§ Prompt: The answer is to be the data below, written out in full and exactly.

§ Dataset:
◇ ◇ ◇ ◇

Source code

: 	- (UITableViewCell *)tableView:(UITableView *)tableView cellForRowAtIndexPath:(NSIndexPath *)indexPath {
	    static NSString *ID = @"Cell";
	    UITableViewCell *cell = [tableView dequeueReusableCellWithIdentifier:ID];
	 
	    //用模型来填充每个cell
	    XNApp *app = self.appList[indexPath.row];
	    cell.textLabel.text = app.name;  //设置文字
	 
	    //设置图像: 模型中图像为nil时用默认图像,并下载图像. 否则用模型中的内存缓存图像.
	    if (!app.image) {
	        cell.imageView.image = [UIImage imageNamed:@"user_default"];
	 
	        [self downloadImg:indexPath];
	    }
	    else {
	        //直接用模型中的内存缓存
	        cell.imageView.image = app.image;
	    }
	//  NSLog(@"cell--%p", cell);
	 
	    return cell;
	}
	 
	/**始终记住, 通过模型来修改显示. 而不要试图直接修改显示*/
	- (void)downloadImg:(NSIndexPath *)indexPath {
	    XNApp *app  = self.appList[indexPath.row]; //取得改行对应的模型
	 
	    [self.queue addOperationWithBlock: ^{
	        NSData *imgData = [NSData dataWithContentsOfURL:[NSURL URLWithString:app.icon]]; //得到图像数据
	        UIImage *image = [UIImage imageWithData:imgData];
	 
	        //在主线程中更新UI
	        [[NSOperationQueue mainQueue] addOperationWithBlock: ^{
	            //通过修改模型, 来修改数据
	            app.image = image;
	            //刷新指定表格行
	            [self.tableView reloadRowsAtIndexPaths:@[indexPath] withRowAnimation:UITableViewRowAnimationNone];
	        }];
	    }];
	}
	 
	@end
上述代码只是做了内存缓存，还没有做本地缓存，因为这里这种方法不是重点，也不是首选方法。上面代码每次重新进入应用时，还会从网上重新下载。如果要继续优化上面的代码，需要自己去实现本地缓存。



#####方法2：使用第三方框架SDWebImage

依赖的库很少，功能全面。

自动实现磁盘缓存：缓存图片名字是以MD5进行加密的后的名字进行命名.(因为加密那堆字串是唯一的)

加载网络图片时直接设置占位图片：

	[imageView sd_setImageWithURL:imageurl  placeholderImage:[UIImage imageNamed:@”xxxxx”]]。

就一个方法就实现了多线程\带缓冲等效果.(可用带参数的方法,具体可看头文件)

◇ ◇ ◇ ◇

§ Solution for this exercise:
Source code

: 	- (UITableViewCell *)tableView:(UITableView *)tableView cellForRowAtIndexPath:(NSIndexPath *)indexPath {
	    static NSString *ID = @"Cell";
	    UITableViewCell *cell = [tableView dequeueReusableCellWithIdentifier:ID];
	 
	    //用模型来填充每个cell
	    XNApp *app = self.appList[indexPath.row];
	    cell.textLabel.text = app.name;  //设置文字
	 
	    //设置图像: 模型中图像为nil时用默认图像,并下载图像. 否则用模型中的内存缓存图像.
	    if (!app.image) {
	        cell.imageView.image = [UIImage imageNamed:@"user_default"];
	 
	        [self downloadImg:indexPath];
	    }
	    else {
	        //直接用模型中的内存缓存
	        cell.imageView.image = app.image;
	    }
	//  NSLog(@"cell--%p", cell);
	 
	    return cell;
	}
	 
	/**始终记住, 通过模型来修改显示. 而不要试图直接修改显示*/
	- (void)downloadImg:(NSIndexPath *)indexPath {
	    XNApp *app  = self.appList[indexPath.row]; //取得改行对应的模型
	 
	    [self.queue addOperationWithBlock: ^{
	        NSData *imgData = [NSData dataWithContentsOfURL:[NSURL URLWithString:app.icon]]; //得到图像数据
	        UIImage *image = [UIImage imageWithData:imgData];
	 
	        //在主线程中更新UI
	        [[NSOperationQueue mainQueue] addOperationWithBlock: ^{
	            //通过修改模型, 来修改数据
	            app.image = image;
	            //刷新指定表格行
	            [self.tableView reloadRowsAtIndexPaths:@[indexPath] withRowAnimation:UITableViewRowAnimationNone];
	        }];
	    }];
	}
	 
	@end
上述代码只是做了内存缓存，还没有做本地缓存，因为这里这种方法不是重点，也不是首选方法。上面代码每次重新进入应用时，还会从网上重新下载。如果要继续优化上面的代码，需要自己去实现本地缓存。



#####方法2：使用第三方框架SDWebImage

依赖的库很少，功能全面。

自动实现磁盘缓存：缓存图片名字是以MD5进行加密的后的名字进行命名.(因为加密那堆字串是唯一的)

加载网络图片时直接设置占位图片：

	[imageView sd_setImageWithURL:imageurl  placeholderImage:[UIImage imageNamed:@”xxxxx”]]。

就一个方法就实现了多线程\带缓冲等效果.(可用带参数的方法,具体可看头文件)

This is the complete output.